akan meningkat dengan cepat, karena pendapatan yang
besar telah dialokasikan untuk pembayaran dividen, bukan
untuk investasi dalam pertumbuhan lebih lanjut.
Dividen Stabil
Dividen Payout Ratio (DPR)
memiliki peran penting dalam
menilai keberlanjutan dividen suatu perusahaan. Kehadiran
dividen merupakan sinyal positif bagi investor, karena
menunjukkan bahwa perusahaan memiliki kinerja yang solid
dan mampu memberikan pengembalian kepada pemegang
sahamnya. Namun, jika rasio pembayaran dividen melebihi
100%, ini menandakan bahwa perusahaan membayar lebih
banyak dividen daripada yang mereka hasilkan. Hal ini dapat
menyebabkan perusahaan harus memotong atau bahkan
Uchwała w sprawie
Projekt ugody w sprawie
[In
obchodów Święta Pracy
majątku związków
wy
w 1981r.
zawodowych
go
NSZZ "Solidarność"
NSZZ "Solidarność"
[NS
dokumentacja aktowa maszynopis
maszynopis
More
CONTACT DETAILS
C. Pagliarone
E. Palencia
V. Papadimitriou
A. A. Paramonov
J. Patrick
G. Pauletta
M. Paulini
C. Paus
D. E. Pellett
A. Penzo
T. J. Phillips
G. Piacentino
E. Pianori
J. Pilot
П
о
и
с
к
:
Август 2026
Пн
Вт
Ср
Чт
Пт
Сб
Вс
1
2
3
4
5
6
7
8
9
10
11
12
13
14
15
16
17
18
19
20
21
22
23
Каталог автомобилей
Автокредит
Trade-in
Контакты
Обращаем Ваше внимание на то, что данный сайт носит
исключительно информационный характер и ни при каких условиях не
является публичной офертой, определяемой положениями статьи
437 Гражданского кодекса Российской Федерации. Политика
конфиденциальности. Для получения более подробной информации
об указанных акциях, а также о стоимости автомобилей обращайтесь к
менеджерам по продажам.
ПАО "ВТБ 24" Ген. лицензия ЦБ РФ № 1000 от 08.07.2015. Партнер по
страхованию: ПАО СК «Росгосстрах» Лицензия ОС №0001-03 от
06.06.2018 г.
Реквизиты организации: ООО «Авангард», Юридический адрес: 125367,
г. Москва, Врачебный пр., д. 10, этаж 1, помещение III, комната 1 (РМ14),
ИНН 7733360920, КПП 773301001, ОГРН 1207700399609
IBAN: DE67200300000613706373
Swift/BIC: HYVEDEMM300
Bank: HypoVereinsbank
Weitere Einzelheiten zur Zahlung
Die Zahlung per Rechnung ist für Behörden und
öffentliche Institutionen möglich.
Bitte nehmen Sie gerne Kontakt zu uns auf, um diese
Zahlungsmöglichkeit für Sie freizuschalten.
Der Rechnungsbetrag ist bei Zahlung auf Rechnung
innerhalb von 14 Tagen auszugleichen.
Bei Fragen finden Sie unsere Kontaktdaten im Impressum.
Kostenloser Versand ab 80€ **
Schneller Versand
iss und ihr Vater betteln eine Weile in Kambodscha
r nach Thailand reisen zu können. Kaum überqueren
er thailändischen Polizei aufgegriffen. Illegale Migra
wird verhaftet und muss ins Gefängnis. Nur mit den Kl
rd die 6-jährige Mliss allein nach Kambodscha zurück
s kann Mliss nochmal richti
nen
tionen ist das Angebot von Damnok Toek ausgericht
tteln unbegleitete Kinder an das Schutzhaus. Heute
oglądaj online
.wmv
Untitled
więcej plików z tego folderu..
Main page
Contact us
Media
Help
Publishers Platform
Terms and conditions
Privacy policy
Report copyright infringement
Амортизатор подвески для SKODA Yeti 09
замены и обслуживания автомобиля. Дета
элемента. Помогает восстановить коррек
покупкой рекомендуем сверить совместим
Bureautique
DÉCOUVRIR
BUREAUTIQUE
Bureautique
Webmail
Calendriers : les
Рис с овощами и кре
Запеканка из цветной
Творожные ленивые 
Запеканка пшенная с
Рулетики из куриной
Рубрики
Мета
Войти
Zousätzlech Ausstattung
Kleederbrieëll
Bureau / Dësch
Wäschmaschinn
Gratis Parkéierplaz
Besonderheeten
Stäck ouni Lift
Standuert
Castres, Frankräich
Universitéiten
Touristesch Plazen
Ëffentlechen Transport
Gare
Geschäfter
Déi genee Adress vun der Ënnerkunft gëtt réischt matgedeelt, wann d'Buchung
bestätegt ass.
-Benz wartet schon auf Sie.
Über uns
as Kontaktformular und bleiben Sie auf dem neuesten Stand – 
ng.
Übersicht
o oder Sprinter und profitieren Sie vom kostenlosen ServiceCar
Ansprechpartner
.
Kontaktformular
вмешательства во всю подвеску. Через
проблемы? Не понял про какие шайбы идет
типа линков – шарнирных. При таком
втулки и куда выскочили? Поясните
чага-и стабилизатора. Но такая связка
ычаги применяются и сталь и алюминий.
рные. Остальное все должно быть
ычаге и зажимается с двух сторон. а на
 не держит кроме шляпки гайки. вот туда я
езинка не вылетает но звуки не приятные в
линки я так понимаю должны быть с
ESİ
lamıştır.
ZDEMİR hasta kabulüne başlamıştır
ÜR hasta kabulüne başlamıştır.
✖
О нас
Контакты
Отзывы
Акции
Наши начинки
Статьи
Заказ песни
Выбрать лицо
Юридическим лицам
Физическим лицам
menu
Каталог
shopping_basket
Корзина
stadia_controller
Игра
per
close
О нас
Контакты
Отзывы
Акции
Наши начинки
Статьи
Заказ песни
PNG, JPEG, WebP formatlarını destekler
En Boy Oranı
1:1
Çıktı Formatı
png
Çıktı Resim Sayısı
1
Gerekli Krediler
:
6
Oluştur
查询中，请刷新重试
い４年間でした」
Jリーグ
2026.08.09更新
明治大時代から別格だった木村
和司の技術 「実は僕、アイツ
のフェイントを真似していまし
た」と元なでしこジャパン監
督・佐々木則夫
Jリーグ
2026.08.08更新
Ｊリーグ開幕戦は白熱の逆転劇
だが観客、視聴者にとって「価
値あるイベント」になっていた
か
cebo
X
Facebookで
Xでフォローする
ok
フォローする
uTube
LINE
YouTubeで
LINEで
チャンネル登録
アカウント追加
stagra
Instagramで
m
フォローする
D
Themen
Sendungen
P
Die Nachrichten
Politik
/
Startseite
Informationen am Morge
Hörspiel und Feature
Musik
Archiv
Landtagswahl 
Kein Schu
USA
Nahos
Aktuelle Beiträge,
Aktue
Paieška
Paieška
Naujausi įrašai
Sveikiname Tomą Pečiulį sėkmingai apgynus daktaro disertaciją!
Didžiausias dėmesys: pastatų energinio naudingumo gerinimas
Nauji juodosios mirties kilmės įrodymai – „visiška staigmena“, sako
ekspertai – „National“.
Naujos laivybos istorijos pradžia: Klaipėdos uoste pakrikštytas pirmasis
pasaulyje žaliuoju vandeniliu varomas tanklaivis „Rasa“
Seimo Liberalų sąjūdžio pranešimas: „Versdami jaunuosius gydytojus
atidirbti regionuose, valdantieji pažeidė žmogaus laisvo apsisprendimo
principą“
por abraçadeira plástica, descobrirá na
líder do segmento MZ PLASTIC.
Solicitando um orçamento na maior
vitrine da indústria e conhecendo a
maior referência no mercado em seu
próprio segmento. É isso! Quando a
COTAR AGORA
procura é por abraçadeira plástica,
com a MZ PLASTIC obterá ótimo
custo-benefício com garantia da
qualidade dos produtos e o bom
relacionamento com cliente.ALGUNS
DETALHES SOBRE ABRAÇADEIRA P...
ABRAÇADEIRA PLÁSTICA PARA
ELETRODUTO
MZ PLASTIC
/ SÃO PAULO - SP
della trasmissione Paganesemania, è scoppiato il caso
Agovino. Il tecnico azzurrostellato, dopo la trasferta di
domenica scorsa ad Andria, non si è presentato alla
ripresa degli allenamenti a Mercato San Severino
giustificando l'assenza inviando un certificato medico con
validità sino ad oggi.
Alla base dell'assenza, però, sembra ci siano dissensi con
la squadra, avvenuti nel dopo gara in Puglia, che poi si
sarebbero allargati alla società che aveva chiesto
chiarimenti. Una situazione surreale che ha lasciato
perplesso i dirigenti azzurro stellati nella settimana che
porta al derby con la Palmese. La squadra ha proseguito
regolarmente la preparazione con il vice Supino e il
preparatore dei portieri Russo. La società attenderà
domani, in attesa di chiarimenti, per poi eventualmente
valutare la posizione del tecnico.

··········

> Problem details
Could you repeat exactly the lines above from the line with "06.06.2018 г." up to and including the line with "Bank: HypoVereinsbank", and only those?

> Expected output
06.06.2018 г.
Реквизиты организации: ООО «Авангард», Юридический адрес: 125367,
г. Москва, Врачебный пр., д. 10, этаж 1, помещение III, комната 1 (РМ14),
ИНН 7733360920, КПП 773301001, ОГРН 1207700399609
IBAN: DE67200300000613706373
Swift/BIC: HYVEDEMM300
Bank: HypoVereinsbank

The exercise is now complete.